> **Task requirements**
The records that follow need to be output exactly as they are.

───── Data extract

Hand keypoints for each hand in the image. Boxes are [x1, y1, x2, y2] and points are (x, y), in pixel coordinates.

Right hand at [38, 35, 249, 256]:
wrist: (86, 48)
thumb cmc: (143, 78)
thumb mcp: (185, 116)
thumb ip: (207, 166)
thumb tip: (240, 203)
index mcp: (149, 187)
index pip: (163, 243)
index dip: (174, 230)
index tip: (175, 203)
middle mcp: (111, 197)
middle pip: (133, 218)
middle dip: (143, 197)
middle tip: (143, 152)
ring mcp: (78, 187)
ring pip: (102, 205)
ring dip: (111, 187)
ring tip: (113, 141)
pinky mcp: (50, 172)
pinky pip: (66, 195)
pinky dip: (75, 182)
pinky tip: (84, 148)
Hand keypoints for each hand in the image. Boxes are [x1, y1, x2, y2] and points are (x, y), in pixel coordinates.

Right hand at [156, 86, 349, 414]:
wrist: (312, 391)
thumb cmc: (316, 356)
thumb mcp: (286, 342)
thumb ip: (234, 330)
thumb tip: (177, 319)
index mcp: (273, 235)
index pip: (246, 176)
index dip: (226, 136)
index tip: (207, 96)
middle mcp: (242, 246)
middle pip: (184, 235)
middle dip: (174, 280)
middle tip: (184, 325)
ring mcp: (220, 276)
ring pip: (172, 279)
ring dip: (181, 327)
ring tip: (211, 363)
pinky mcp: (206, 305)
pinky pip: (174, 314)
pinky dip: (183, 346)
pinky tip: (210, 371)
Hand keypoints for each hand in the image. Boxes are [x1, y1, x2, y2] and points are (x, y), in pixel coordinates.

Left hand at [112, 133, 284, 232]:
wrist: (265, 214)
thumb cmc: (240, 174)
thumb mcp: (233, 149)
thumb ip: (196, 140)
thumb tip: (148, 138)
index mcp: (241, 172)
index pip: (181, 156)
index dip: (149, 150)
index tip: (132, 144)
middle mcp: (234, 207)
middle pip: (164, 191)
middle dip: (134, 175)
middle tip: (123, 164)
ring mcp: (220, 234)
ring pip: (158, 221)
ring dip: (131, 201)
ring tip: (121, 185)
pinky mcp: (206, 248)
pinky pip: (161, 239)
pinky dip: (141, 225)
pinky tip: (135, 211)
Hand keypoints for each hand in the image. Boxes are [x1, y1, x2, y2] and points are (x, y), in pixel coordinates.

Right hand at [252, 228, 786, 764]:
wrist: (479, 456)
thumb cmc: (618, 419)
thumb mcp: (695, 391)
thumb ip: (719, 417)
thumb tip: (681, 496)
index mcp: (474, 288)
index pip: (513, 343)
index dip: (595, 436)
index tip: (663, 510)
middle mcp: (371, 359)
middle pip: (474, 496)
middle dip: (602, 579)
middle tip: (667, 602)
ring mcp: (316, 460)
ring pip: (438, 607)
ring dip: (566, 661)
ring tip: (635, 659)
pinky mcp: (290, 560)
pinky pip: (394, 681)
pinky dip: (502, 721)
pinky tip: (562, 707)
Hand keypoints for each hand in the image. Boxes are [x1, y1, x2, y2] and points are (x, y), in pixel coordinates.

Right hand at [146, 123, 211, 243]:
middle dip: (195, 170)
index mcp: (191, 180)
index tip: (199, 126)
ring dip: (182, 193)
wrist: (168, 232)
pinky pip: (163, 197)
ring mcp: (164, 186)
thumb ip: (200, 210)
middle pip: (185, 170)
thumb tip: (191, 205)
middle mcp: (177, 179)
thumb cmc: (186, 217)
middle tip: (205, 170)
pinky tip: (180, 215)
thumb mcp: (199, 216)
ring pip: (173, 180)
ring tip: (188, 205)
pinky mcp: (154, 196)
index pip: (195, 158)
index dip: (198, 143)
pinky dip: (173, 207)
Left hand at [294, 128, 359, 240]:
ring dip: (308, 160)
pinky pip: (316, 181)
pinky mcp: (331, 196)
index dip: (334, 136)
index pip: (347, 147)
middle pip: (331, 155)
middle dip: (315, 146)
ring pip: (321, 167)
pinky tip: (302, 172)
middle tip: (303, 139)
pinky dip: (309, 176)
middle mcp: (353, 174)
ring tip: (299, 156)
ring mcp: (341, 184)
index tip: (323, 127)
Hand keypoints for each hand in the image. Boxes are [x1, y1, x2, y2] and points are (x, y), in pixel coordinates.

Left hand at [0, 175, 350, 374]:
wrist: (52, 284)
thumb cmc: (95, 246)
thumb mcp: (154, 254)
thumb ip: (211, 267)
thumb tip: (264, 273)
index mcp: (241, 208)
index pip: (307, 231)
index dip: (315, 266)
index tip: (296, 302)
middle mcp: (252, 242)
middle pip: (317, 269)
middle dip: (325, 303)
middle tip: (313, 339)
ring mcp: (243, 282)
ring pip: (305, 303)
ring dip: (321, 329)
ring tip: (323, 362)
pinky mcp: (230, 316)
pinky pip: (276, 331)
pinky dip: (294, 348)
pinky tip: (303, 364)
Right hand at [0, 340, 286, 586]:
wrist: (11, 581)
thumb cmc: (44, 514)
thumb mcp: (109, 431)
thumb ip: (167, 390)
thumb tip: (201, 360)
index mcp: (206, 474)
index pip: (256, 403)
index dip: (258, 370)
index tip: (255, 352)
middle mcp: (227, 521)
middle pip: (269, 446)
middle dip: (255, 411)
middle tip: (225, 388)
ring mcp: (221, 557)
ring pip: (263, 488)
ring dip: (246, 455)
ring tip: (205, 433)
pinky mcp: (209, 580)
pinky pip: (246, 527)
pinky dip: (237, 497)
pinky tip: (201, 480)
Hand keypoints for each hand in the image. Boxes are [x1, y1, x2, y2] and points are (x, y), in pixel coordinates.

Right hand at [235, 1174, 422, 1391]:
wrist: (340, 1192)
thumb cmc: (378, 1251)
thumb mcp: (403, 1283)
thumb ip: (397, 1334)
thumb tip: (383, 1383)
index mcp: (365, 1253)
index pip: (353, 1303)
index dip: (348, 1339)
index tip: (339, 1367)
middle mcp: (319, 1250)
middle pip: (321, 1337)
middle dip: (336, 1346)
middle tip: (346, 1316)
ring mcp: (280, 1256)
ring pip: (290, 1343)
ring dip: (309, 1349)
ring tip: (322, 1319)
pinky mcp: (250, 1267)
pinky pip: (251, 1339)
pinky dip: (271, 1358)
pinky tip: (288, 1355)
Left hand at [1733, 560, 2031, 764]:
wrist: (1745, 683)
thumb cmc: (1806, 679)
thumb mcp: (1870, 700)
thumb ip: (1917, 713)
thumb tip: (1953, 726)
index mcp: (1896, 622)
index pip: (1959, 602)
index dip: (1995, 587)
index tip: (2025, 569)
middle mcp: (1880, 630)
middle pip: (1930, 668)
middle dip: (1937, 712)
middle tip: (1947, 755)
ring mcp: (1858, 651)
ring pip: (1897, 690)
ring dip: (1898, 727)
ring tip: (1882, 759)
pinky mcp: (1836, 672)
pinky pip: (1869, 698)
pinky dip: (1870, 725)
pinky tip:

──────────

> **Answer below**
Hand keypoints for each hand in the image. Boxes are [x1, y1, x2, y2] and points are (x, y), in pixel coordinates.

Right hand at [38, 35, 249, 256]:
wrist: (86, 48)
thumb cmc: (143, 78)
thumb mcp: (185, 116)
thumb ip: (207, 166)
thumb tip: (240, 203)
index mcp: (149, 187)
index pip: (163, 243)
index dip: (174, 230)
index tip: (175, 203)
middle mcp: (111, 197)
middle pip: (133, 218)
middle dip: (143, 197)
middle tip: (143, 152)
ring mcp: (78, 187)
ring pip: (102, 205)
ring dip: (111, 187)
ring tip: (113, 141)
pinky mcp: (50, 172)
pinky pip: (66, 195)
pinky dip: (75, 182)
pinky tip: (84, 148)
Hand keypoints for each hand in the image. Boxes are [x1, y1, x2, y2] and points are (x, y), in pixel coordinates.

Right hand at [156, 86, 349, 414]:
wrist: (312, 391)
thumb cmc: (316, 356)
thumb mcp: (286, 342)
thumb ip: (234, 330)
thumb tip: (177, 319)
index mcp: (273, 235)
index pip: (246, 176)
index dip: (226, 136)
index tip: (207, 96)
middle mcp: (242, 246)
middle pip: (184, 235)
middle dip: (174, 280)
middle tip: (184, 325)
ring mcp: (220, 276)
ring pip: (172, 279)
ring dip: (181, 327)
ring tip: (211, 363)
pinky mcp: (206, 305)
pinky pip: (174, 314)
pinky dip: (183, 346)
pinky tip: (210, 371)
Hand keypoints for each hand in the image. Boxes are [x1, y1, x2, y2] and points are (x, y), in pixel coordinates.

Left hand at [112, 133, 284, 232]:
wrist: (265, 214)
thumb cmc: (240, 174)
thumb mcp: (233, 149)
thumb ip: (196, 140)
thumb tip: (148, 138)
index mcp: (241, 172)
index pip: (181, 156)
index dip: (149, 150)
index tip: (132, 144)
middle mcp: (234, 207)
middle pip: (164, 191)
middle dip: (134, 175)
middle tip: (123, 164)
ring mcp: (220, 234)
ring pip: (158, 221)
ring dip: (131, 201)
ring tip: (121, 185)
pinky mcp: (206, 248)
pinky pip: (161, 239)
pinky dip: (141, 225)
pinky tip: (135, 211)
Hand keypoints for each hand in the image. Boxes are [x1, y1, x2, y2] and points are (x, y), in pixel coordinates.

Right hand at [252, 228, 786, 764]:
wrist: (479, 456)
thumb cmc: (618, 419)
thumb mcp: (695, 391)
thumb ip: (719, 417)
thumb tip: (681, 496)
index mcp: (474, 288)
index pip: (513, 343)
index dip: (595, 436)
index tip: (663, 510)
middle mcp: (371, 359)
middle pip: (474, 496)
middle dip: (602, 579)
middle tip: (667, 602)
ring mcp: (316, 460)
ring pip: (438, 607)
ring dip: (566, 661)
ring tip: (635, 659)
pinky mcp: (290, 560)
pinky pip: (394, 681)
pinky dip: (502, 721)
pinky tip: (562, 707)
Hand keypoints for each hand in the image. Boxes are [x1, y1, x2, y2] and points are (x, y), in pixel coordinates.

Right hand at [146, 123, 211, 243]:
middle dip: (195, 170)
index mcp: (191, 180)
index tip: (199, 126)
ring dip: (182, 193)
wrist: (168, 232)
pinky pip: (163, 197)
ring mcp: (164, 186)
thumb ip: (200, 210)
middle pip: (185, 170)
thumb tip: (191, 205)
middle mcp: (177, 179)
thumb cmc: (186, 217)
middle tip: (205, 170)
pinky tip: (180, 215)
thumb mcp: (199, 216)
ring pip: (173, 180)
ring tip: (188, 205)
pinky mcp: (154, 196)
index pip: (195, 158)
index dip: (198, 143)
pinky dip: (173, 207)
Left hand at [294, 128, 359, 240]:
ring dip: (308, 160)
pinky pip: (316, 181)
pinky mcp: (331, 196)
index dip: (334, 136)
index pip: (347, 147)
middle pip: (331, 155)
middle dip: (315, 146)
ring pip: (321, 167)
pinky tip: (302, 172)
middle tip: (303, 139)
pinky dip: (309, 176)
middle mcp: (353, 174)
ring tip: (299, 156)
ring mcp: (341, 184)
index tip: (323, 127)
Hand keypoints for each hand in the image. Boxes are [x1, y1, x2, y2] and points are (x, y), in pixel coordinates.

Left hand at [0, 175, 350, 374]:
wrist: (52, 284)
thumb cmc: (95, 246)
thumb mcp: (154, 254)
thumb ip: (211, 267)
thumb tip: (264, 273)
index mcp: (241, 208)
index pip: (307, 231)
index dip: (315, 266)
index tip: (296, 302)
middle mcp: (252, 242)
middle pip: (317, 269)
middle dip: (325, 303)
middle tip: (313, 339)
ring mcp: (243, 282)
ring pip: (305, 303)
ring dip: (321, 329)
ring tip: (323, 362)
pinky mcp: (230, 316)
pinky pip: (276, 331)
pinky dip: (294, 348)
pinky tip: (303, 364)
Right hand at [0, 340, 286, 586]:
wrist: (11, 581)
thumb cmc: (44, 514)
thumb mcp: (109, 431)
thumb ip: (167, 390)
thumb tip: (201, 360)
index mcp: (206, 474)
index pip: (256, 403)
index dip: (258, 370)
index tip: (255, 352)
middle mcp: (227, 521)
middle pip: (269, 446)
middle dip: (255, 411)
middle tip: (225, 388)
ring mcp: (221, 557)
ring pip: (263, 488)
ring dip: (246, 455)
ring tip: (205, 433)
pinky mcp: (209, 580)
pinky pip: (246, 527)
pinky dip: (237, 497)
pinky tip: (201, 480)
Hand keypoints for each hand in the image. Boxes are [x1, y1, x2, y2] and points are (x, y), in pixel coordinates.

Right hand at [235, 1174, 422, 1391]:
wrist: (340, 1192)
thumb cmc: (378, 1251)
thumb mcp: (403, 1283)
thumb ip: (397, 1334)
thumb tip: (383, 1383)
index mcp: (365, 1253)
index pip: (353, 1303)
index dip: (348, 1339)
index tip: (339, 1367)
middle mcp: (319, 1250)
middle pip: (321, 1337)
middle dip: (336, 1346)
middle tip: (346, 1316)
ring mcp: (280, 1256)
ring pip: (290, 1343)
ring dip: (309, 1349)
ring tip: (322, 1319)
pinky mcp: (250, 1267)
pinky pip: (251, 1339)
pinky dip: (271, 1358)
pinky tip: (288, 1355)
Left hand at [1733, 560, 2031, 764]:
wrist: (1745, 683)
thumb cmc: (1806, 679)
thumb mcp: (1870, 700)
thumb ip: (1917, 713)
thumb tip: (1953, 726)
index mcp: (1896, 622)
index pip: (1959, 602)
index dip: (1995, 587)
index tip: (2025, 569)
middle mcp: (1880, 630)
middle pip: (1930, 668)
middle dip: (1937, 712)
middle tip: (1947, 755)
ring mcp: (1858, 651)
ring pip: (1897, 690)
ring dip: (1898, 727)
ring tip: (1882, 759)
pinky mcp: (1836, 672)
pinky pip: (1869, 698)
pinky dip: (1870, 725)
pinky tip:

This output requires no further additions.